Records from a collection
--------------------------------

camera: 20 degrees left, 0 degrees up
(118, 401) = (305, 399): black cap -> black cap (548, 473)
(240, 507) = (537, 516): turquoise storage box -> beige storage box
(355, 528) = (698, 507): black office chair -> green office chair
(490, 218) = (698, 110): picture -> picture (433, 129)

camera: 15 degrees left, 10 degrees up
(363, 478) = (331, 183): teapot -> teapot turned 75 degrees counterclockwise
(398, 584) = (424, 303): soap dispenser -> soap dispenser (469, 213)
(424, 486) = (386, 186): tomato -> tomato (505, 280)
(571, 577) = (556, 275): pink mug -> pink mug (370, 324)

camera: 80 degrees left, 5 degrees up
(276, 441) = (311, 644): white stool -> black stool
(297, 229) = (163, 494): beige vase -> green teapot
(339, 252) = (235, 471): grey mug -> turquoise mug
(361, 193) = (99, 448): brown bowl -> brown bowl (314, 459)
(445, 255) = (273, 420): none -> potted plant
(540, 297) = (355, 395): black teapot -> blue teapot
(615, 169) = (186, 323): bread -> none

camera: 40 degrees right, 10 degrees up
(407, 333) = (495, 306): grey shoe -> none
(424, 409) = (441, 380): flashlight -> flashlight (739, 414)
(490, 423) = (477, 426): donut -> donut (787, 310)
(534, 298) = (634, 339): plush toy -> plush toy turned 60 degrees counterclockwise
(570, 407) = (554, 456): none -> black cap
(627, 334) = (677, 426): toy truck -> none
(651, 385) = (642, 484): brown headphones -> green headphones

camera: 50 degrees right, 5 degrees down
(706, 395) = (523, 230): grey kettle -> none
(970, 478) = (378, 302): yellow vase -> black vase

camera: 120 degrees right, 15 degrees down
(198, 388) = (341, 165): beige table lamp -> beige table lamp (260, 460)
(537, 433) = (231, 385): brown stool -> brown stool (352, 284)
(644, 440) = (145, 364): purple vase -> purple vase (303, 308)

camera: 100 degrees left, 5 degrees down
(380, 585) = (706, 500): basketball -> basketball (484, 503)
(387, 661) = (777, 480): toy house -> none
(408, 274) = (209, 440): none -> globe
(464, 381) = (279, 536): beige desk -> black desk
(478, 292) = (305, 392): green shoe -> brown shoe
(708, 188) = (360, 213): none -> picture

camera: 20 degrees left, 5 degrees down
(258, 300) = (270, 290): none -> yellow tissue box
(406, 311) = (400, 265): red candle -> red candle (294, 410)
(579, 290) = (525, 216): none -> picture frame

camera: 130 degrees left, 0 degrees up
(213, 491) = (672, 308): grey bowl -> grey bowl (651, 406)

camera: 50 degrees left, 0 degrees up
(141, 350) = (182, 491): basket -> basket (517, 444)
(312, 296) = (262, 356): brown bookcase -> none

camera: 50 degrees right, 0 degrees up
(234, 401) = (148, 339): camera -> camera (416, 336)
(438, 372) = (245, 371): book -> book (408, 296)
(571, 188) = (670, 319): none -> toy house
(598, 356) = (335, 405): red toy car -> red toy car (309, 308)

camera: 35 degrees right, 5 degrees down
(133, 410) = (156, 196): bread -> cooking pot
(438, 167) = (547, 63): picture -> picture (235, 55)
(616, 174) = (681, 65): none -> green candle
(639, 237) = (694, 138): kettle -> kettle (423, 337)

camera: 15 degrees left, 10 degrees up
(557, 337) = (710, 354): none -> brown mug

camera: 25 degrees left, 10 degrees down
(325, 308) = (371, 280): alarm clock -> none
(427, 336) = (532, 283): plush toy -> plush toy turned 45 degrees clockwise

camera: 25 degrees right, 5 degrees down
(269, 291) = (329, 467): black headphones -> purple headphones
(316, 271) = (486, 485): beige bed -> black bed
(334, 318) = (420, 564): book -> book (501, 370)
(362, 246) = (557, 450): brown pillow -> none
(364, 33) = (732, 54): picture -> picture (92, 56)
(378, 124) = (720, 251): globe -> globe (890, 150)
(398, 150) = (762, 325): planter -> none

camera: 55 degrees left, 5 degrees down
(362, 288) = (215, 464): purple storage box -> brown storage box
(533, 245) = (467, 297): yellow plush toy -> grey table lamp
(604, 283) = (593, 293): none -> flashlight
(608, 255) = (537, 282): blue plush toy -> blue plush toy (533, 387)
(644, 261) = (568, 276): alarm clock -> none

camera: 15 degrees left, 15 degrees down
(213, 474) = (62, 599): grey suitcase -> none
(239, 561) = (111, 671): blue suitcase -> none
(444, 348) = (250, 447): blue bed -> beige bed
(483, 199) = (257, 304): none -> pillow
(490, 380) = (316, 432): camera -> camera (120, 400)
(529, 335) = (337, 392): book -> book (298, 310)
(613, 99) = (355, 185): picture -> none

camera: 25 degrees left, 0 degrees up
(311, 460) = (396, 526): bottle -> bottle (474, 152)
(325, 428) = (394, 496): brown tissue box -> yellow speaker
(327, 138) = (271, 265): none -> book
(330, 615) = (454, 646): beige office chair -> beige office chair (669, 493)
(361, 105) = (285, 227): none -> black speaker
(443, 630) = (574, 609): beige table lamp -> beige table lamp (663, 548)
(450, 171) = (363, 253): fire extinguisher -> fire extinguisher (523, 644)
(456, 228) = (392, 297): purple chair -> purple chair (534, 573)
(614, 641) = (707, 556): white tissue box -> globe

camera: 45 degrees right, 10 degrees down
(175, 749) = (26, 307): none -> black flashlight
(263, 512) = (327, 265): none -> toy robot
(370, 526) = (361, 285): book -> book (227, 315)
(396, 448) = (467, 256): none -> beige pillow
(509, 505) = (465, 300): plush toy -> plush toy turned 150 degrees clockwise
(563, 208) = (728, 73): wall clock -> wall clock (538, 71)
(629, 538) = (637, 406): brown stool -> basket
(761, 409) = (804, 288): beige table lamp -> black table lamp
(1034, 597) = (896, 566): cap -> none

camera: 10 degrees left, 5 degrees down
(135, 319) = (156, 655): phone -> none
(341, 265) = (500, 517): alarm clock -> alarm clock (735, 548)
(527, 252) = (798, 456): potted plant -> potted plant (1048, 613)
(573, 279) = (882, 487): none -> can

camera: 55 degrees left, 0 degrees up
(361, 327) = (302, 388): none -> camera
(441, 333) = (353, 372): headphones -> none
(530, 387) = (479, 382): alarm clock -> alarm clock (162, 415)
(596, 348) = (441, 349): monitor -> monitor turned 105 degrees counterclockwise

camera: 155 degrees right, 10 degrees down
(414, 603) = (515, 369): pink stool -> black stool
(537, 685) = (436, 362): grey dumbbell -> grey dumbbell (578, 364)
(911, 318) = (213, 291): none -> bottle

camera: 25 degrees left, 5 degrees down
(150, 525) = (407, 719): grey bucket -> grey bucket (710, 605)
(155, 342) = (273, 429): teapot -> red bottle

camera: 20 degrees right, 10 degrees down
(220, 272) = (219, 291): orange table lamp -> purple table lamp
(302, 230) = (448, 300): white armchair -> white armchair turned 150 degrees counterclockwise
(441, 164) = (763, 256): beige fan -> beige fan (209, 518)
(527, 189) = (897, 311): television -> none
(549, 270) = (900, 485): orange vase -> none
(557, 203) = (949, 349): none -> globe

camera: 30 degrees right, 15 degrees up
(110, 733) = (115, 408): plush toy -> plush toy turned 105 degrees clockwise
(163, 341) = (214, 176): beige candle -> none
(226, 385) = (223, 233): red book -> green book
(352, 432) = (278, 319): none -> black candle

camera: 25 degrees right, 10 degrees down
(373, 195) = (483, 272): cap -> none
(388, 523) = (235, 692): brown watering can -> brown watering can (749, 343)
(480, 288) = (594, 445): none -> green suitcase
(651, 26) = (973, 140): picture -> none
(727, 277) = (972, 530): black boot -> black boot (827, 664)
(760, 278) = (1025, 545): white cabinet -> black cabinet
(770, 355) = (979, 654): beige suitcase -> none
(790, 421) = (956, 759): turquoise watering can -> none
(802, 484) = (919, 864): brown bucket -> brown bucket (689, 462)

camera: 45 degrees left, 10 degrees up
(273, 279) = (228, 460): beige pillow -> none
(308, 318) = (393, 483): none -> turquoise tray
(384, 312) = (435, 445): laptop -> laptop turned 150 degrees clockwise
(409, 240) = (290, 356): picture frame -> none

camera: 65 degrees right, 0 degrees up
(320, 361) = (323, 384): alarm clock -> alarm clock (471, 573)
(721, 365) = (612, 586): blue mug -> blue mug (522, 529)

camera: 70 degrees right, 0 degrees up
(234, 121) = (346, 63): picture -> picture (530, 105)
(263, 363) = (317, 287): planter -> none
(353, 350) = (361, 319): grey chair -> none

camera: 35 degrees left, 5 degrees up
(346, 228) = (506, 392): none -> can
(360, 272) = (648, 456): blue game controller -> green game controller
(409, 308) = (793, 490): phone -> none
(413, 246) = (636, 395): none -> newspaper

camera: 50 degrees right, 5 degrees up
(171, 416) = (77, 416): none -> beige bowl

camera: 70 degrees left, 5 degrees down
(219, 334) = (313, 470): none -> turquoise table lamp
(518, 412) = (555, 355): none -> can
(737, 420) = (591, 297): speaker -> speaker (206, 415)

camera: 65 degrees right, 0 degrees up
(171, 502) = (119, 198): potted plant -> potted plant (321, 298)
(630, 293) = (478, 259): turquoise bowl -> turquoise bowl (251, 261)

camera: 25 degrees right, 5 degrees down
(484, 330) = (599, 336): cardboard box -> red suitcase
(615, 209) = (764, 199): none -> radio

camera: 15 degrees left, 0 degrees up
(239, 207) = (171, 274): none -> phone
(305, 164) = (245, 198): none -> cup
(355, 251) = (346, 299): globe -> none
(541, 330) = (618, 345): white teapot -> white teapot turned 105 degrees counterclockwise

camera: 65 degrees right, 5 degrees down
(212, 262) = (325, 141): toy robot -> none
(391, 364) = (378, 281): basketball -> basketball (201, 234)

--------------------------------

Instructions to follow:
The answer must be every line of the data that holds the word "potted".

Exercise result:
(445, 255) = (273, 420): none -> potted plant
(527, 252) = (798, 456): potted plant -> potted plant (1048, 613)
(171, 502) = (119, 198): potted plant -> potted plant (321, 298)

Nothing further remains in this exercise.